Le terme de chômage est ancien, mais il n’a pas toujours correspondu à la définition actuelle selon laquelle une personne est au chômage quand elle est privée d’emploi, en recherche un et est disponible pour travailler. En effet, au début du 19e siècle, la notion de chômage renvoie plutôt à la cessation d’une activité économique : une entreprise est « en chômage » quand son activité à dû cesser. Comme l’ont montré de nombreux travaux socio-historiques, tels que ceux de Christian Topalov ou de Bénédicte Reynaud,  l’acception moderne du terme de chômage apparaît avec l’industrialisation de l’activité et, surtout, la salarisation. Avec ce phénomène, on observe en effet des personnes qui cherchent à se faire employer mais n’y parviennent pas. Certains ouvriers sont ainsi privés d’activité contre leur gré. Le nombre de ces ouvriers peut différer selon le type d’emploi, les régions, et surtout selon la conjoncture économique. Les crises renforcent ce que Marx appelle l’armée de réserve industrielle, c’est-à-dire les personnes au chômage, potentiellement employables.

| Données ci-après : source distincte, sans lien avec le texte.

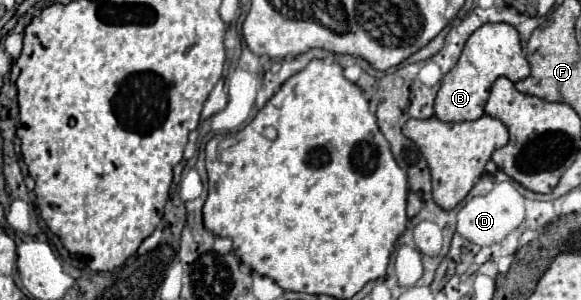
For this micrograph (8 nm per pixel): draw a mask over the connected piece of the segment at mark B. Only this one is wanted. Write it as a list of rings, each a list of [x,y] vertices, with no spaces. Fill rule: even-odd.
[[[484,24],[480,26],[464,44],[462,56],[456,66],[444,74],[440,90],[434,102],[434,116],[444,122],[464,122],[478,120],[484,114],[484,104],[488,100],[490,88],[496,78],[506,76],[512,82],[518,82],[530,74],[528,60],[522,56],[520,36],[514,26],[508,24]]]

En France, le chômage devient une catégorie statistique avec le recensement de 1896 : pour la première fois, les ouvriers et employés sans emploi sont distingués de l’ensemble des « sans profession ». Pour être comptabilisé comme chômeur, un individu doit avoir moins de 65 ans et être privé d’emploi depuis moins de deux ans. Comme l’a montré Jacques Freyssinet, cette période est propice à la création d’une catégorie de chômeur car elle est marquée par une double transformation : la salarisation conduit à la fois à ce que le travail soit l’objet d’un échange marchand, qui fait qu’un individu peut ne pas trouver d’employeur et crée une coupure entre le temps de travail et le temps domestique, qui peut conduire à ce qu’un individu ne soit pas occupé pendant le temps supposé de son activité professionnelle.

 

Ce retour en arrière permet d’appuyer l’argument d’Alain Desrosières selon lequel les données du chômage sont emblématiques des opérations de quantification : elles reposent d’abord sur un important travail de convention (définition, codage des catégories), puis un autre de mesure. Pour ce qui est du chômage, il est à noter que dans un premier temps, au-delà du recensement, peu d’organisations mesurent le chômage car cette mesure ne semble pas présenter un grand intérêt. Cet intérêt apparaît quand l’État cherche à mener des politiques en faveur de l’emploi, quand le chômage devient un enjeu important de société. C’est le cas, en particulier, après la crise de 1929, qui conduit à une augmentation importante du chômage. Cette période coïncide aussi avec le développement d’outils tels que les sondages permettant une mesure efficace du nombre de chômeurs. Ces éléments conduisent à ce que Jérôme Gautié appelle une « désindividualisation » du chômage, incitant à étudier les variations du « taux de chômage », rapport entre le nombre de personnes au chômage et le nombre d’actifs. Les agences de placement des chômeurs jouent un rôle majeur dans le développement de la mesure du chômage. Pour elles, la mesure du chômage correspond au nombre de personnes pour lesquelles elles ont une mission de retour vers l’emploi.

 

Ainsi, en France, de nos jours, une mesure du chômage est réalisée par France travail avec la DARES, service statistique du Ministère du travail. Ces deux organisations produisent les statistiques du marché du travail (STMT), de façon mensuelle et trimestrielle. Parmi ces statistiques, la mesure du chômage correspond aux personnes inscrites sur les listes de France travail. C’est une mesure purement administrative, qui renvoie aux personnes inscrites sur les listes de l’agence. Elle peut être sujette à variations quand les conditions d’indemnisation du chômage changent  et est influencée par la durée d’inscription à France travail.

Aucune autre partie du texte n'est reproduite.